In the film, James Ballard (James Spader) is a producer in an open marriage who seems bored by his intrinsically bland sex life with his current wife, Catherine (Deborah Kara Unger), with the exception of the times in which they describe their unfaithful tendencies. But, after a head-on car collision of his own, Ballard has a revelatory experience in which an injured woman from the wreckage and her bodily exposure to him provides the early makings of his car crash fetish. The film takes this off-kilter idea further as Helen, the woman from the crash, and James begin an affair.

“Crash” then turns into an interplayed pattern of disaster, sex, disaster, sex and repeat.
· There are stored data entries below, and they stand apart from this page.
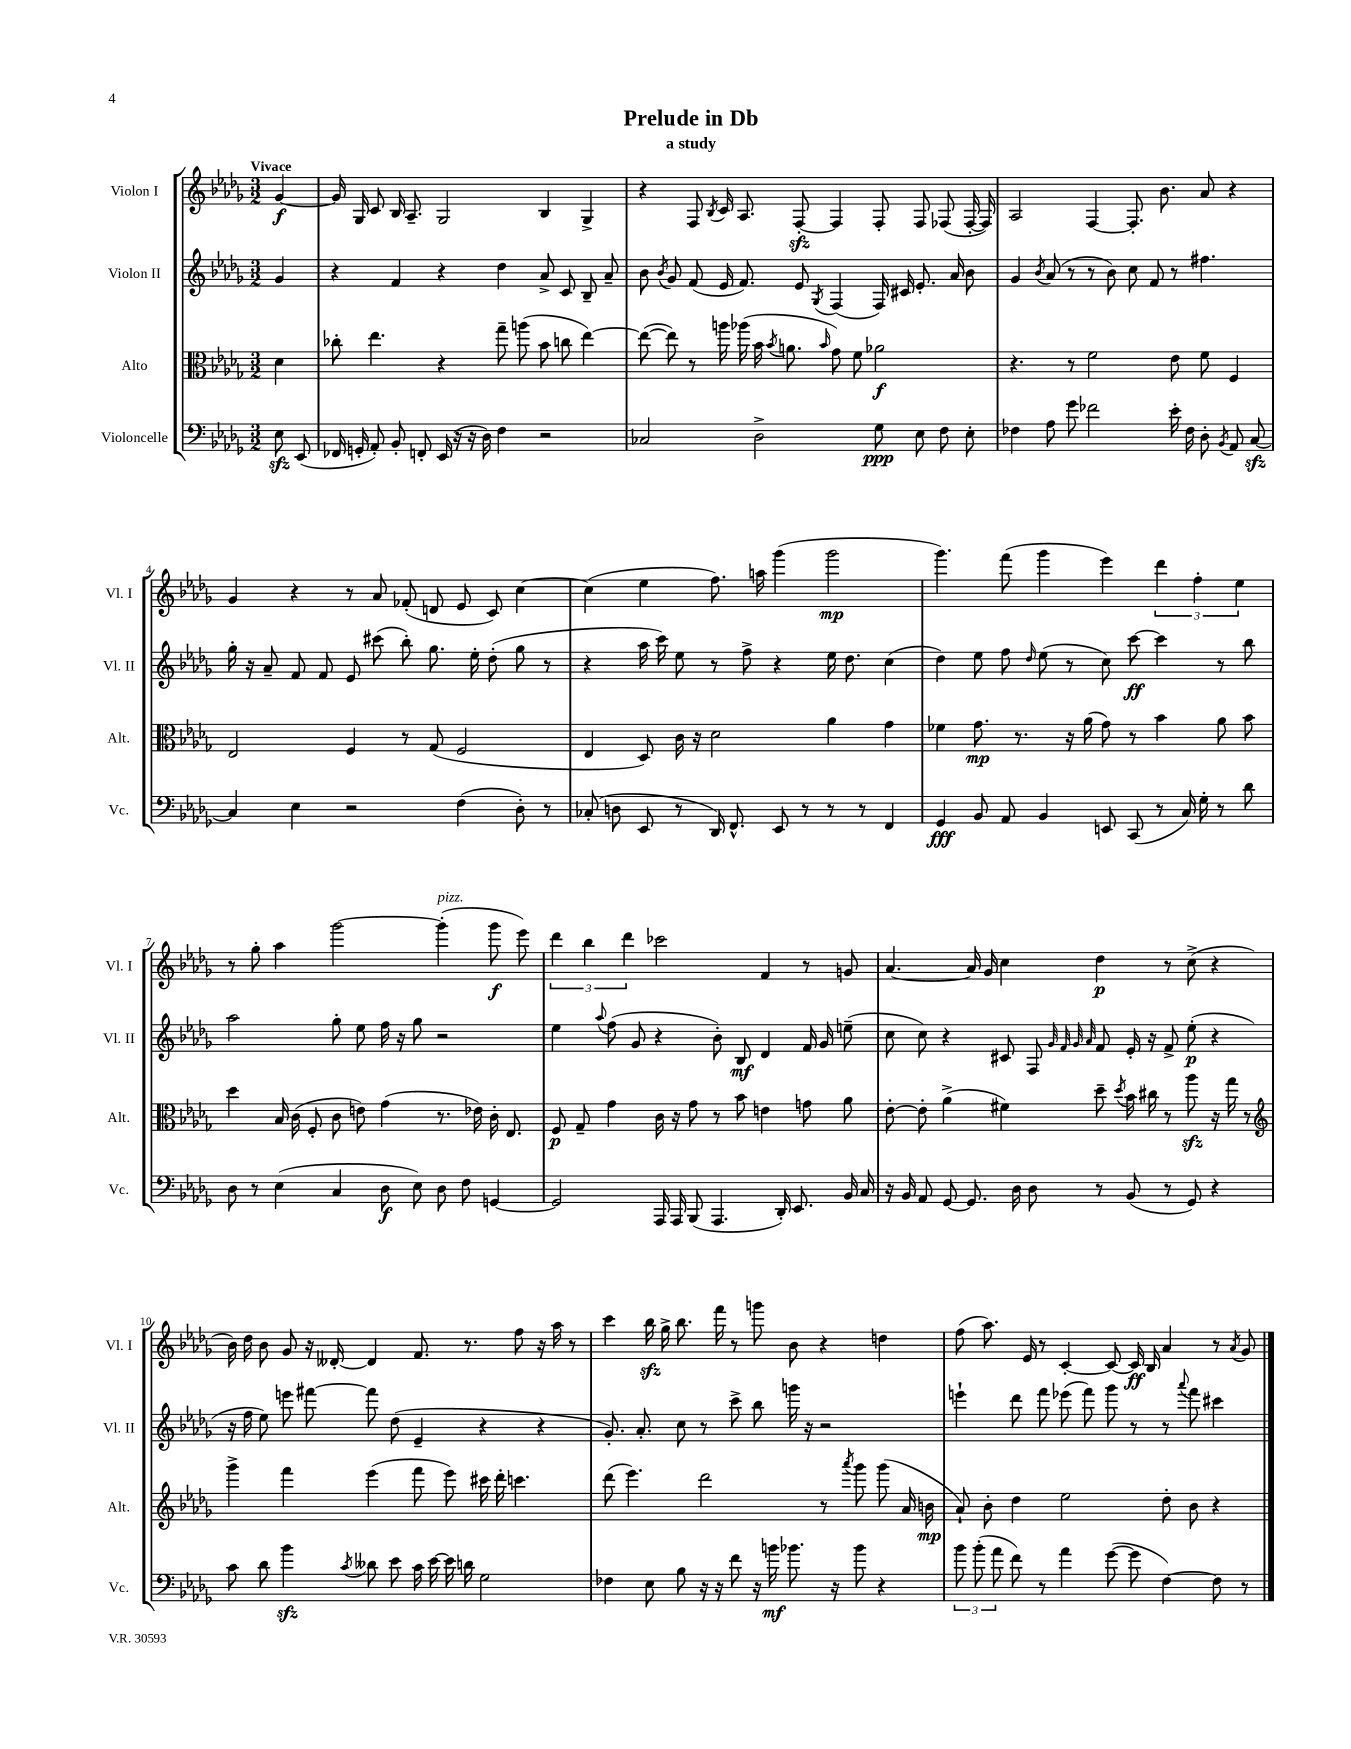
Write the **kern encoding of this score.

**kern	**kern	**kern	**kern
*staff4	*staff3	*staff2	*staff1
*clefF4	*clefC3	*clefG2	*clefG2
*k[b-e-a-d-g-]	*k[b-e-a-d-g-]	*k[b-e-a-d-g-]	*k[b-e-a-d-g-]
*M3/2	*M3/2	*M3/2	*M3/2
8E-	4d-	4g-	[4g-
(8EE-	.	.	.
=	=	=	=
16FF-	8cc-'	4r	16g-]
16GG'	.	.	16G-
8AA-')	4.ee-	.	8c
8BB-'	.	4f	16B-
.	.	.	8.A-~
8FF'	.	.	.
(16EE-	4r	4r	2G-
16r	.	.	.
16r	.	.	.
16D-)	.	.	.
4F	8gg-~	4dd-	.
.	(8aa	.	.
2r	8b-	8a-^	4B-
.	8cc	8c	.
.	[4ee-)	8B-~	4G-^
.	.	8a-~	.
=	=	=	=
2C-	(8ee-_	8b-	4r
.	.	8qb-	.
.	8ee-])	8g-	.
.	8r	(8f	8F
.	.	.	8qB-
.	16aa	16e-	16c
.	(16aa-	8.f)	8.A-
2D-^	16b-	.	.
.	8qb-	.	.
.	8.a	.	.
.	.	8e-	[8F'
.	16qqb-	8qG-	.
.	8g-)	(4F	4F]
.	8f	.	.
8G-	2a-	16F)	8F'
.	.	16c#	.
8E-	.	8.e-'	8F
8F	.	.	(8F-
.	.	16a-	.
8E-'	.	8b-	[16F-'
.	.	.	16F-])
=	=	=	=
4F-	4.r	4g-	2A-
.	.	8qb-	.
8A-	.	(8a-	.
8g-	8r	8r	.
2f-	2f	8r	[4F
.	.	8b-)	.
.	.	8cc	8.F']
.	.	8f	.
.	.	.	8.b-
16e-'	8e-	8r	.
16F-	.	.	.
8D-'	8f	4.ff#	8a-
8qBB-	.	.	.
8AA-	4F	.	4r
[8C	.	.	.
=	=	=	=
4C]	2E-	16gg-'	4g-
.	.	16r	.
.	.	8a-~	.
4E-	.	8f	4r
.	.	8f	.
2r	4F	8e-	8r
.	.	(8ccc#	8a-
.	8r	8bb-')	(8f-'
.	(8G-	8.gg-	8d
(4F	2F	.	8e-
.	.	16ee-'	.
.	.	(8dd-'	8c)
8D-')	.	8gg-	[4cc
8r	.	8r	.
=	=	=	=
(8C-'	4E-	4r	(4cc]
8D	.	.	.
8EE-	8D-)	16aa-	4ee-
.	.	16ccc)	.
8r	16c	8ee-	.
.	16r	.	.
16DD-)	2d-	8r	8.ff)
8.FF^^	.	.	.
.	.	8ff^	.
.	.	.	16aa
8EE-	.	4r	(4ggg-
8r	.	.	.
8r	4a-	16ee-	2ggg-
.	.	8.dd-	.
8r	.	.	.
4FF	4g-	(4cc	.
=	=	=	=
4GG-	4f-	4dd-)	4.ggg-)
8BB-	8.g-	8ee-	.
8AA-	.	8ff	(8fff
.	8.r	.	.
.	.	16qqdd-	.
4BB-	.	(8ee-	4ggg-
.	16r	8r	.
.	(16a-	.	.
8EE	8g-)	8cc)	4eee-)
(8CC	8r	[8ccc	.
8r	4b-	4ccc]	6ddd-
16C)	.	.	.
.	.	.	6ff'
16G-'	.	.	.
8r	8a-	8r	.
.	.	.	6ee-
8d-	8b-	8bb-	.
=	=	=	=
8D-	4dd-	2aa-	8r
8r	.	.	8gg-'
(4E-	16B-	.	4aa-
.	(16c	.	.
.	8F'	.	.
4C	8c	8gg-'	[2ggg-
.	8e)	8ee-	.
8D-	(4g-	16ff	.
.	.	16r	.
8E-)	.	8gg-	.
8D-	8.r	2r	(4ggg-']
8F	.	.	.
.	16e-)	.	.
[4GG	16c'	.	8ggg-
.	8.E-	.	.
.	.	.	8eee-)
=	=	=	=
2GG]	8F	4ee-	6ddd-
.	8G-~	.	.
.	.	.	6bb-
.	.	8qqaa-	.
.	4g-	(8ff	.
.	.	.	6ddd-
.	.	8g-	.
16AAA-	16c	4r	2ccc-
16AAA-	16r	.	.
(8BBB-	8g-	.	.
4.AAA-	8r	8b-')	.
.	8b-	8B-	.
.	4e	4d-	4f
16DD-')	.	.	.
8.EE-	.	.	.
.	8g	16f	8r
.	.	16g-	.
16BB-	8a-	(8ee~	8g
16C	.	.	.
=	=	=	=
16r	[8e-'	8cc	[4.a-
16BB-	.	.	.
8AA-	8e-']	8cc)	.
[8GG-	(4a-^	4r	.
8.GG-]	.	.	16a-]
.	.	.	16g-
.	4f#)	8c#	4cc
16D-	.	.	.
8D-	.	8F	.
.	.	32qqg-	.
.	.	32qqf	.
.	.	32qqg-	.
.	.	32qqa-	.
8r	8dd-~	8f	4dd-
.	8qdd-	.	.
(8BB-	16b-	16e-'	.
.	16cc#	16r	.
8r	8r	8f^	8r
8GG-)	8aa-	(8ee-'	(8cc^
4r	16r	4r	4r
.	16gg-	.	.
.	8r	.	.
=	=	=	=
*	*clefG2	*	*
8c	4ggg-^	16r	16b-)
.	.	16ff	16dd-
8d-	.	8ee-)	8b-
4b-	4fff	8eee	8g-
.	.	[8fff#	16r
.	.	.	[16d--'
8qc	.	.	.
8d--	(4eee-	8fff#]	4d--]
8e-	.	(8dd-	.
16c	8fff	4e-~	8.f
[16e-	.	.	.
16e-]	8eee-)	.	.
16d	.	.	8.r
2G-	16ccc#	4r	.
.	16ddd-'	.	.
.	4.ccc	.	8ff
.	.	4r	16r
.	.	.	16aa-
.	.	.	8r
=	=	=	=
4F-	(8ddd-	8.g-')	4ccc
.	4.eee-)	.	.
.	.	8.a-'	.
8E-	.	.	16bb-
.	.	.	16gg-^
8B-	.	8cc	8.bb-
16r	2ddd-	8r	.
16r	.	.	16fff
8f	.	8ccc^	8r
16r	.	8bb-	8ggg
16b	.	.	.
8.b-	.	16ggg	8b-
.	.	16r	.
.	8r	2r	4r
16r	.	.	.
.	8qaaa-	.	.
8b-	8ggg-	.	.
4r	(8ggg-	.	4dd
.	16a-	.	.
.	16b	.	.
=	=	=	=
12b-	8a-`)	4eee`	(8ff
(12b-'	.	.	.
.	8b-'	.	8.aa-)
12a-	.	.	.
8f)	4dd-	8ddd-	.
.	.	.	16e-
8r	.	8fff	8r
4a-	2ee-	(8eee-	[4c'
.	.	8fff)	.
([8g-	.	8ggg-	8c_
8g-]	.	8r	16c]
.	.	.	16B-
[4F)	8dd-'	8r	4a-
.	.	8qqaaa-	.
.	8b-	8fff	.
8F]	4r	4ccc#	8r
.	.	.	8qa-
8r	.	.	8g-
==	==	==	==
*-	*-	*-	*-
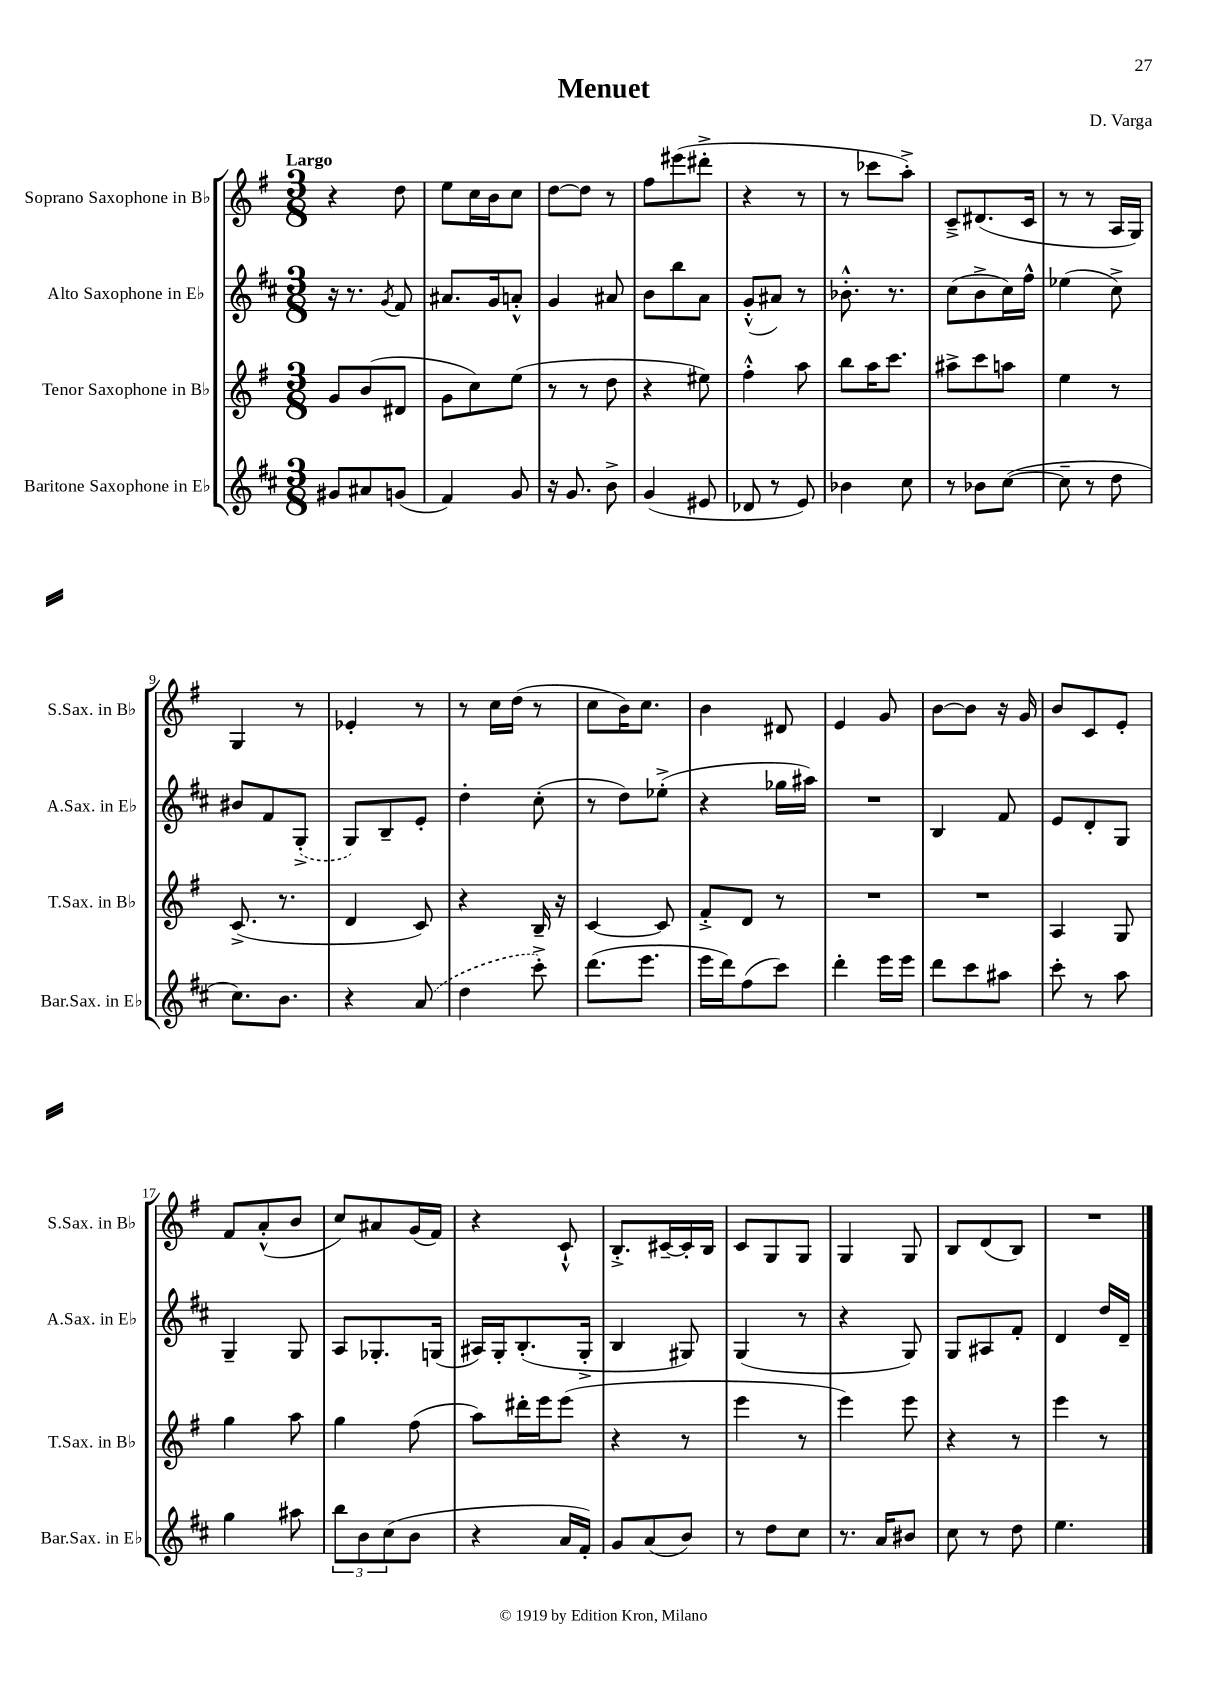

It's absurdist on paper but captured in such a grimy, brazen fashion that's so unspeakably brilliant. Cronenberg manages to desensitize your mind to casualty, as a crash and inevitable injury becomes as routine as filling up a gas tank. This capacity to make an audience digest such tragic events so quickly is unheard of in any other film of this kind (not that there are any comparable ideas ever put on film).

Spader helms the sadomasochistic male facade effortlessly; he’s as attractive to the eye as he is perplexing. He embraces the discourse of James’ existence while making you fully realize his lust for women is a filler for the failure his life has become. He alludes to this tumble into peril with the essence of compulsive addiction and mental distress. It’s hard to have a concrete way of perceiving his actions.

Cronenberg and J.G. Ballard’s script is also dense with classic, over-the-top B-movie dialogue. This sort of writing tends to harp on the unrealistic chatter one would see more so from a poorly-developed play. The screenplay is also full of outrageous sentences about sex, such as the time Dr. Robert Vaughan (Elias Koteas), the scientist with an interest in Ballard’s fetish, says “the car crash is a fertilizing rather than a destructive event.” The usage of dialogue with an irrevocably contorted view of the world is how audiences are drawn to such pieces of cinema.

In the end, “Crash” comes through as a groundbreaking piece of crime-thriller madness. And although it sounds awkward to say you should flock to a film in which a man thrusts into a gash in another character's leg as if it were a vagina, it's important to realize sometimes cinema takes us to places we may not want to go or ever plan on going to. Sometimes, we simply have to embrace the unconventionality of our entertainment world. “Crash” is a staple in the B-movie shrine that splices sex, farcical characters and some of the most fascinating character interactions. It's just unforgettable.